As late as 2004, former FDA head Lester Crawford or his wife owned stock in companies that make or distribute products regulated by the agency, a factor that may have led to his abrupt resignation last month, The Wall Street Journal reported today.
According to the article, financial disclosure forms released under the Freedom of Information Act show that during at least part of that time, he or his wife held stock in companies that have some of their business regulated by the FDA. Those companies included medical device makers Kimberly-Clark and Teleflex, food distributor Sysco and Embrex, an agricultural biotechnology company on whose board Crawford once sat. The forms also showed that an ethics official raised questions about information on Crawford’s financial forms shortly before he left the FDA.
Crawford, on a form dated June 28, 2005, reported several stock sales during 2004, including those of Teleflex, Sysco, Kimberly-Clark and Embrex, with each transaction valued between $15,001 and $50,000. He also listed a sale of PepsiCo stock valued between $50,001 and $100,000.

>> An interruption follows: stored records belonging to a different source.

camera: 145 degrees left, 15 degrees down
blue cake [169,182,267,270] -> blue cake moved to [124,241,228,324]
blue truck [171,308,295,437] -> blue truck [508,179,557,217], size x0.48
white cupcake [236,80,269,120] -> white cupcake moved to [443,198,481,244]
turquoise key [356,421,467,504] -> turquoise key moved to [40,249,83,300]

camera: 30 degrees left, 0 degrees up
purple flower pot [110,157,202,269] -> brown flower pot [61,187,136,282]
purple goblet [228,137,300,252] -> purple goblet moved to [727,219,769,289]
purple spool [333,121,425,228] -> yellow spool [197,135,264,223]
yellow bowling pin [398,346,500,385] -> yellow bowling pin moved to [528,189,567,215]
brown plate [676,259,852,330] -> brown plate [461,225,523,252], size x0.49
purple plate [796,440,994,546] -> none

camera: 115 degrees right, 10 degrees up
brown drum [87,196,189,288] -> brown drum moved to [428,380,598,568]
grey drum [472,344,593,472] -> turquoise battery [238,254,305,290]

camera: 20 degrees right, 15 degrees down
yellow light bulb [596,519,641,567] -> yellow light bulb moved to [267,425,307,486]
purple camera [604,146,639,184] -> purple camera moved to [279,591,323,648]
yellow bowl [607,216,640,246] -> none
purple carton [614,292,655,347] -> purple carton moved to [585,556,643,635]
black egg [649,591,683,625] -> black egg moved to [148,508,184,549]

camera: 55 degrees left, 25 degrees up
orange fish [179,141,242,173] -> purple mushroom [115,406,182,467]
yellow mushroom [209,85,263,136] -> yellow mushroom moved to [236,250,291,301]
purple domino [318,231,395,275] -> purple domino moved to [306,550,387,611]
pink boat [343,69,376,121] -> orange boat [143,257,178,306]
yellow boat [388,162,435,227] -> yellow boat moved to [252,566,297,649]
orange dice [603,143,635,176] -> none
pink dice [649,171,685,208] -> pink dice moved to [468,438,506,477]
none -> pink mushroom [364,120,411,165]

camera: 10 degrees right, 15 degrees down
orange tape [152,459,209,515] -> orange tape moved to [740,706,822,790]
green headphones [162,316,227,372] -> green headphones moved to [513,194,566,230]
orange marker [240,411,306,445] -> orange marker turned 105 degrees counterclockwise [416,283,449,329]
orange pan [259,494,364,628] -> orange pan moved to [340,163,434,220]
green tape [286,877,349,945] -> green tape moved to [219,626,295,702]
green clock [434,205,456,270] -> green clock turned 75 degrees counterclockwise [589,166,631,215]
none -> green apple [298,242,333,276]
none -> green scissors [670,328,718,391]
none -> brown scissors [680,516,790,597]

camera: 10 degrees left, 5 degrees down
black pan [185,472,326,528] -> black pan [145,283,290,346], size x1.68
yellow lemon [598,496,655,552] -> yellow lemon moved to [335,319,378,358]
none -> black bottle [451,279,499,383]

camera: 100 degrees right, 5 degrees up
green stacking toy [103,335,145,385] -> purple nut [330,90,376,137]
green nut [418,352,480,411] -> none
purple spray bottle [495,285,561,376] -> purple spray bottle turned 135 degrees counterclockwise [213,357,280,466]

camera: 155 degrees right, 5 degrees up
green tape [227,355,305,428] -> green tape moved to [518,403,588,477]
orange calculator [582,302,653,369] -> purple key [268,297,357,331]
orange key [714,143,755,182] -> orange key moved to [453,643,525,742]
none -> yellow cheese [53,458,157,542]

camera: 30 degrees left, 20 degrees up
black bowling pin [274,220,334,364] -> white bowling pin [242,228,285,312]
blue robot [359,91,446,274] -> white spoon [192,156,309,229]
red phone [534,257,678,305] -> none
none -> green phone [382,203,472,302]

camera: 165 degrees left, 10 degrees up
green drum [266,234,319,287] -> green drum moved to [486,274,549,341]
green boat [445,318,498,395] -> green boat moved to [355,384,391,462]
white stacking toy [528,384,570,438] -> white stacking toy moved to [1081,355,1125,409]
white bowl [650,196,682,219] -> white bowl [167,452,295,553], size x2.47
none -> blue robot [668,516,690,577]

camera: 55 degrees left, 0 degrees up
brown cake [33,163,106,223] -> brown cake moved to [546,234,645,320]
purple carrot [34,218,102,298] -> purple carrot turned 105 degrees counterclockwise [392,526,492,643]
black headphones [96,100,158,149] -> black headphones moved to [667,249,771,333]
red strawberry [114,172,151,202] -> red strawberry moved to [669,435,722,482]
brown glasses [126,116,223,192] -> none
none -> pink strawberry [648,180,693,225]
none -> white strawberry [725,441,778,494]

However on an earlier form, an ethics officer said in a notation dated Jan.7, 2003: “all of the following investments were sold” in February and March 2002. The ethics official then listed companies including Teleflex, Kimberly-Clark, PepsiCo and Sysco.
On July 8, 2005, an ethics official wrote on the June 28 form: “need more info.”
A note dated Aug. 12 indicated the ethics official had a telephone conversation “with filer’s broker” that also said “sending more info.”
No ethics officer’s signature appears on the form. A signature would indicate that the information complied with laws and regulations, the article noted. Crawford’s forms from previous years carried ethics officers’ signatures, the article said.
Crawford and the Department of Health and Human Services, which overseas the FDA, declined to comment for the Journal story.